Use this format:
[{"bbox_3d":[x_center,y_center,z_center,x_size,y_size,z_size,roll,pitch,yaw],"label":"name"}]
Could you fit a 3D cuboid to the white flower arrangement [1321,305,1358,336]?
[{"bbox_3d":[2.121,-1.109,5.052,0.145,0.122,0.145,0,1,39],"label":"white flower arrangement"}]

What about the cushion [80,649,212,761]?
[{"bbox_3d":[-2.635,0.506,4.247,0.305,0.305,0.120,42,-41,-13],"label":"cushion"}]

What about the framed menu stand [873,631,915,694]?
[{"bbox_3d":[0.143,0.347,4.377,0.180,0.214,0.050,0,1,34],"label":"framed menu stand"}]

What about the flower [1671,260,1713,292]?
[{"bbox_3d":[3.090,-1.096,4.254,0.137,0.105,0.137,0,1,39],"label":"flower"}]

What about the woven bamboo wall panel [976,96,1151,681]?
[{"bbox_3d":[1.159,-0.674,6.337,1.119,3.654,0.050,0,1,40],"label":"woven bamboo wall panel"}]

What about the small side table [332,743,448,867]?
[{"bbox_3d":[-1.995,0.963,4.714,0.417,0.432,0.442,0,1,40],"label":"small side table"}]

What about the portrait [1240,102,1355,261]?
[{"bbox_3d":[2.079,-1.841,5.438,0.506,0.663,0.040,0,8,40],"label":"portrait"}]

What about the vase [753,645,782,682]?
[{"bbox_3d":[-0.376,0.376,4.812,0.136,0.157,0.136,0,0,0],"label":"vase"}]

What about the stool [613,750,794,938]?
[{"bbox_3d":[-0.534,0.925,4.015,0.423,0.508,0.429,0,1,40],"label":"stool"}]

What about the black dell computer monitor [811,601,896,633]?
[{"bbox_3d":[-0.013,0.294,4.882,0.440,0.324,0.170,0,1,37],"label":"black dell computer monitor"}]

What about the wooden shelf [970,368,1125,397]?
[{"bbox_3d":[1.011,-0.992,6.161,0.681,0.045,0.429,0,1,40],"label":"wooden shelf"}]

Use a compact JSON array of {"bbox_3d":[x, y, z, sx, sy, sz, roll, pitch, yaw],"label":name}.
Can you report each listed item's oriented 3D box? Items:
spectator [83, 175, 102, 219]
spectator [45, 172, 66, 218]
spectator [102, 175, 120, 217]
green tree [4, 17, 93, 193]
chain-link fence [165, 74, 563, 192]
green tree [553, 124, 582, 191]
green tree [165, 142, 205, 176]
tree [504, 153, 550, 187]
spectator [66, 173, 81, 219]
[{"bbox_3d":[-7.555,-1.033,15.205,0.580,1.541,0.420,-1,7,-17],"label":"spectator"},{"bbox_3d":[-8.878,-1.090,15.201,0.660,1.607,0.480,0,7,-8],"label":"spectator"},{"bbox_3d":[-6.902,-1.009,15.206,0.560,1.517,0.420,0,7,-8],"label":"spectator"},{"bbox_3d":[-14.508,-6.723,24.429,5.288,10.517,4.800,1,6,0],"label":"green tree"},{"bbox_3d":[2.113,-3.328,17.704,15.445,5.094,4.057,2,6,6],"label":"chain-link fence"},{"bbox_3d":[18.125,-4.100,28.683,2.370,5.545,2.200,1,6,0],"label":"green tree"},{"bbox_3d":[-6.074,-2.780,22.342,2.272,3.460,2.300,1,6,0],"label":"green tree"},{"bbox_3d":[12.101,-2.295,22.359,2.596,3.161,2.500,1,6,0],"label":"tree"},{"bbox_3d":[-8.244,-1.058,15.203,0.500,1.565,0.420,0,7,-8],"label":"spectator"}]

■ ■ ■ ■

# DESCRIPTION OF THE TASK
Copy the entries above exactly, but only from the line holding "What about the portrait [1240,102,1355,261]?" through the line holding "green tree [4, 17, 93, 193]", both included.

# REPLY TO THE EXERCISE
What about the portrait [1240,102,1355,261]?
[{"bbox_3d":[2.079,-1.841,5.438,0.506,0.663,0.040,0,8,40],"label":"portrait"}]

What about the vase [753,645,782,682]?
[{"bbox_3d":[-0.376,0.376,4.812,0.136,0.157,0.136,0,0,0],"label":"vase"}]

What about the stool [613,750,794,938]?
[{"bbox_3d":[-0.534,0.925,4.015,0.423,0.508,0.429,0,1,40],"label":"stool"}]

What about the black dell computer monitor [811,601,896,633]?
[{"bbox_3d":[-0.013,0.294,4.882,0.440,0.324,0.170,0,1,37],"label":"black dell computer monitor"}]

What about the wooden shelf [970,368,1125,397]?
[{"bbox_3d":[1.011,-0.992,6.161,0.681,0.045,0.429,0,1,40],"label":"wooden shelf"}]

Use a compact JSON array of {"bbox_3d":[x, y, z, sx, sy, sz, roll, pitch, yaw],"label":name}.
Can you report each listed item's oriented 3D box? Items:
spectator [83, 175, 102, 219]
spectator [45, 172, 66, 218]
spectator [102, 175, 120, 217]
green tree [4, 17, 93, 193]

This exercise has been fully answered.